(WHAT TO DO):
#1 Answer these from the article on the Afghanistan and Iraq withdrawals:
(a) In the summer of 2007, where did Britain's forces withdraw to from Basra Palace?
(b) Which militia's permission did they negotiate to do so?
(c) What name does the article give to the war hawks, security grandees and former office-holders who denounce withdrawal?
#2 Transcribe the article on the Afghanistan and Iraq withdrawals between "In the hour of defeat, some of Britain’s war hawks denounced" and "This invites scrutiny.", inclusive.
#3 Carry on the article about the Afghanistan and Iraq withdrawals, starting after its last sentence.

(SOURCE TEXT):
-------------------------

The noise before defeat
Even a good retreat would not have rescued a bad war
This article is taken from the October 2021 issue of The Critic. To get the full magazine why not subscribe? Right now we’re offering five issue for just £10.
Nothing became the disappointing “9/11 wars” like their endings. The fall of Kabul brought terror and death to the airport, a scramble at the British embassy, open celebrations in Islamabad, and recrimination in the House of Commons.
Washington’s execution of the pull-out from Afghanistan was, by credible accounts, reprehensibly and preventably poor. But a long, fraught campaign with ill-considered and unbounded ambitions on behalf of a rotten and predatory client state, a collapsing army and wishful falsehoods about progress against a determined adversary with international backing, cannot end well or proudly.
Britain’s retreat from Iraq was quieter and more artful. Yet it also reflected failure. In the summer of 2007, with Basra imploding around them, Britain’s overstretched forces withdrew from Basra Palace to the refuge of the airport. To do so, they negotiated the permission of an Iranian-backed militia, the Jaysh al-Mahdi — the kind of oppressive force the counterinsurgency campaign was supposed to marginalise, sponsored by a state the war was intended to deter from mischief. The withdrawal drew bitter criticism from the US, another irony. Britain’s participation was supposed to reinforce influence over Washington.
In the hour of defeat, some of Britain’s war hawks denounced withdrawal in a blame-shifting romp
Two tragic campaigns, two defeats with perverse outcomes. How did it come to this? In the hour of defeat, some of Britain’s war hawks, security grandees and former office-holders who denounce withdrawal — the “Stayers” — are having a fair old, blame-shifting romp. They lambast anyone other than themselves. They fix criticism exclusively on a botched withdrawal, not the preceding military adventure they championed. Just as their American counterparts blame the rise of ISIL in Iraq on the absence of a small residual US counter-terrorist force, and not the sectarian conflict that the invasion unleashed, so now they isolate the sources of breakdown in Afghanistan to recent developments, long after their tenure. The underlying message? My good war, your bad retreat. This invites scrutiny.

-------------------------

(SUPPLIED RECORDS):

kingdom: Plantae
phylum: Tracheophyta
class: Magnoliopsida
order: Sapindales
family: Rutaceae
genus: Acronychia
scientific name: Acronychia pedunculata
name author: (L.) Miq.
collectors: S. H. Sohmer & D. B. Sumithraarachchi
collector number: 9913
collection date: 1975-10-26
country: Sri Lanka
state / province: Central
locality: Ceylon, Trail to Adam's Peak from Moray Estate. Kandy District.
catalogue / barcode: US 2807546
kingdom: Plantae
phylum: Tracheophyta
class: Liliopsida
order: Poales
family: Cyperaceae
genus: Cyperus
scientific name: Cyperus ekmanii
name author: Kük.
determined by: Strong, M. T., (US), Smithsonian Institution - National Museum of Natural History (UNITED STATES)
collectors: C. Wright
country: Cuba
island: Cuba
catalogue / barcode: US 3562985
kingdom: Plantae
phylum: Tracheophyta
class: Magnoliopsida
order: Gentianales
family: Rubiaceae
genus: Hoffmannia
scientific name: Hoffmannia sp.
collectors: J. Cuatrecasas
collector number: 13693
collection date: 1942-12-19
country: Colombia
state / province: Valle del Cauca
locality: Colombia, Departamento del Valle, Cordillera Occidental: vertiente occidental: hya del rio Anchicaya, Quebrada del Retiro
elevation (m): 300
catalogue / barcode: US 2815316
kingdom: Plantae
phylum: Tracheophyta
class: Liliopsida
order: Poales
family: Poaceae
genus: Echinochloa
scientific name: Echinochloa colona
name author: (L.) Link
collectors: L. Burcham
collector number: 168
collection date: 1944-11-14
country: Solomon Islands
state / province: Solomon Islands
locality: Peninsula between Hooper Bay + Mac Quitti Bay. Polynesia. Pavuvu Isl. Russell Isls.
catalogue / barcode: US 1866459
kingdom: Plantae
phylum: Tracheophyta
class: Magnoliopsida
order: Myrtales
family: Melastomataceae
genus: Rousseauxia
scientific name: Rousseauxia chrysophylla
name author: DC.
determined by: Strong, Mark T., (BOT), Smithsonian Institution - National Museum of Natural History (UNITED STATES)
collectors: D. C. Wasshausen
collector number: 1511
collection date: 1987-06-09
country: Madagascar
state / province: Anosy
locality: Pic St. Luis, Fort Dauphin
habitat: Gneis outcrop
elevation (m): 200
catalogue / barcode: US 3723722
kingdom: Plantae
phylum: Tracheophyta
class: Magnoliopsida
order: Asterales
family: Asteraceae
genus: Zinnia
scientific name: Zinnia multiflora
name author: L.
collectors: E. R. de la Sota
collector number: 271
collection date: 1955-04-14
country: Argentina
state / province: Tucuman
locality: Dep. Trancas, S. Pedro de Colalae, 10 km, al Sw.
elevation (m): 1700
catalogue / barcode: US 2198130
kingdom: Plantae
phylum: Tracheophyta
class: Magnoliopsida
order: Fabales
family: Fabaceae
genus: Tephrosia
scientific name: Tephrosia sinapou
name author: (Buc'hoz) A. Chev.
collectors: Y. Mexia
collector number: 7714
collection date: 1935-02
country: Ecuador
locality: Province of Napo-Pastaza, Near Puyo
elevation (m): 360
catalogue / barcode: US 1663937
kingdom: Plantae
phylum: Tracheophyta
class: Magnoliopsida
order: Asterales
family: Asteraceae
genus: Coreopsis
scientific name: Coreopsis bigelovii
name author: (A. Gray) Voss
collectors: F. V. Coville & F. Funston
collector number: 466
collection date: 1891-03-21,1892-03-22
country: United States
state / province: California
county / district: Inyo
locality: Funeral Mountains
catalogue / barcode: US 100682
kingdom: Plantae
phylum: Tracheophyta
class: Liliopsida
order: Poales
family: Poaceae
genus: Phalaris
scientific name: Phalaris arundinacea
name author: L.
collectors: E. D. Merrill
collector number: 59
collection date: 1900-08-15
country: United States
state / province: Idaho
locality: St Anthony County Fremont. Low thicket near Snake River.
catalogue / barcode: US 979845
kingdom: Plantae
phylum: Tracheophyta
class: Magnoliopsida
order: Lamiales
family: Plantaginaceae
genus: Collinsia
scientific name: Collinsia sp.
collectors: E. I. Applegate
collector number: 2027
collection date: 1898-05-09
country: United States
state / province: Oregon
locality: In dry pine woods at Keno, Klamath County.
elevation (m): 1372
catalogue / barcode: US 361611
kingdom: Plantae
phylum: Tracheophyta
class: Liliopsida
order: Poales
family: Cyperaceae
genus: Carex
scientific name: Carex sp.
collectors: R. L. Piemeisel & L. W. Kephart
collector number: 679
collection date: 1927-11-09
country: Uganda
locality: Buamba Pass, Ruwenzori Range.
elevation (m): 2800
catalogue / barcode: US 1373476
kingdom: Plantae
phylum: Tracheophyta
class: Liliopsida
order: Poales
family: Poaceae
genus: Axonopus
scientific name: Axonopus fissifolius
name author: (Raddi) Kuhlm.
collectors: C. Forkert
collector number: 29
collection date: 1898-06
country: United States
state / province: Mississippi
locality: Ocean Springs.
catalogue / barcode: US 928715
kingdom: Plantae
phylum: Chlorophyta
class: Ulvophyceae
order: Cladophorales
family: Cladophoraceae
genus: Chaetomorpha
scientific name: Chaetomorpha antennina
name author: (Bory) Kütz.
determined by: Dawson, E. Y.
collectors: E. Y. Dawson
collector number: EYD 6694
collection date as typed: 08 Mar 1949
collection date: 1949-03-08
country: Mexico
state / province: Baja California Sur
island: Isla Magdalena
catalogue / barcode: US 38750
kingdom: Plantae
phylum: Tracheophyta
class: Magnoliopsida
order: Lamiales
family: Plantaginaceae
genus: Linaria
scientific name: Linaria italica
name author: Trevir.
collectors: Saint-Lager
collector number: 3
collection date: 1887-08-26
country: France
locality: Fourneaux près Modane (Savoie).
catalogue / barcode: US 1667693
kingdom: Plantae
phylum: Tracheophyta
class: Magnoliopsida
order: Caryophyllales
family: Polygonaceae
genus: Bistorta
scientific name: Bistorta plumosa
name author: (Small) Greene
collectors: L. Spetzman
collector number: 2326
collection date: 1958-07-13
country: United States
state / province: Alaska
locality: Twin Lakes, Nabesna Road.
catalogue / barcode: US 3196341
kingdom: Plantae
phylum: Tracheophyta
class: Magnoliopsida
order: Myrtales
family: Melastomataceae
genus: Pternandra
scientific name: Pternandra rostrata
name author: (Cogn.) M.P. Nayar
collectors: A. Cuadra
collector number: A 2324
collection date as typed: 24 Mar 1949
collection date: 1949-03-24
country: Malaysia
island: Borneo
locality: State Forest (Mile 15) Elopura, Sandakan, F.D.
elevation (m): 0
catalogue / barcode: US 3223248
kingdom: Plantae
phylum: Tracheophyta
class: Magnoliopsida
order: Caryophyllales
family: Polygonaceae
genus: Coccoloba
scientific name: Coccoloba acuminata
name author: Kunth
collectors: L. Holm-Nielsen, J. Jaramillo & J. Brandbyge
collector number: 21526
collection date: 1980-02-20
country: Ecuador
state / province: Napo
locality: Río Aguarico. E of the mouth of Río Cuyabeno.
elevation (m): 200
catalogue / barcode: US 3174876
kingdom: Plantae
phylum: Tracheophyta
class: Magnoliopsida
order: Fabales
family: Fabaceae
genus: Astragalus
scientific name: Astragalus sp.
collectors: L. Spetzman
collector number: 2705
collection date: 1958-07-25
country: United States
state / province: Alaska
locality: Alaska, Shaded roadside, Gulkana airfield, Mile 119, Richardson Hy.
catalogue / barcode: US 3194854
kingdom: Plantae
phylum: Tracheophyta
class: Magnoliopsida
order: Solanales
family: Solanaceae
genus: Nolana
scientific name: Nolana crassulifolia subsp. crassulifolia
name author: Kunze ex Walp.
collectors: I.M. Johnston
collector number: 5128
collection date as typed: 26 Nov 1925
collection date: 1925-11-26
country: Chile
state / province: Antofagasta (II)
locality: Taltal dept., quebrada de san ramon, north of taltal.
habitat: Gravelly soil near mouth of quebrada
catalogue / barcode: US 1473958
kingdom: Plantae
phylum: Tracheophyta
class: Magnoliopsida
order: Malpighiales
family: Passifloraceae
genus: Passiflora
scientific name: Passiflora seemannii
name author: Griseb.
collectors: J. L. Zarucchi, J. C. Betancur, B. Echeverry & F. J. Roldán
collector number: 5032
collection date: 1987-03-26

-------------------------

(ANSWERS):
#1
(a) The airport.
(b) The Jaysh al-Mahdi, an Iranian-backed militia.
(c) The "Stayers".

#2
In the hour of defeat, some of Britain’s war hawks denounced withdrawal in a blame-shifting romp
Two tragic campaigns, two defeats with perverse outcomes. How did it come to this? In the hour of defeat, some of Britain’s war hawks, security grandees and former office-holders who denounce withdrawal — the “Stayers” — are having a fair old, blame-shifting romp. They lambast anyone other than themselves. They fix criticism exclusively on a botched withdrawal, not the preceding military adventure they championed. Just as their American counterparts blame the rise of ISIL in Iraq on the absence of a small residual US counter-terrorist force, and not the sectarian conflict that the invasion unleashed, so now they isolate the sources of breakdown in Afghanistan to recent developments, long after their tenure. The underlying message? My good war, your bad retreat. This invites scrutiny.

#3
One clue lies in their overblown rhetoric. Major powers sometimes retreat from peripheral wars, bargain with adversaries or shift priorities. It’s distressing, but so too are protracted wars. It’s called “strategy”. Having complained for years of a strategy deficit, the Stayers offer little more than a morality play. They decry the collapse of US credibility or “the end of an era of Western liberalism and democracy”. We hear of “shame”, that “America is backing down”, we hear of NATO’s worst crisis in memory.
Which must be true if your history begins in about 2005. Maximal, apocalyptic claims and trite analysis echo the same want of proportionality and prudence that defined the Global War on Terror. The analysis on offer is strikingly shallow. Britain’s former National Security Advisor Lord Peter Ricketts dates the crisis conveniently to President Donald Trump’s negotiation with the Taliban, as though the disintegration of Afghan security forces and breakdown of governance was not already well underway, and a cause of America’s decision not to extend a two-decade war into a third.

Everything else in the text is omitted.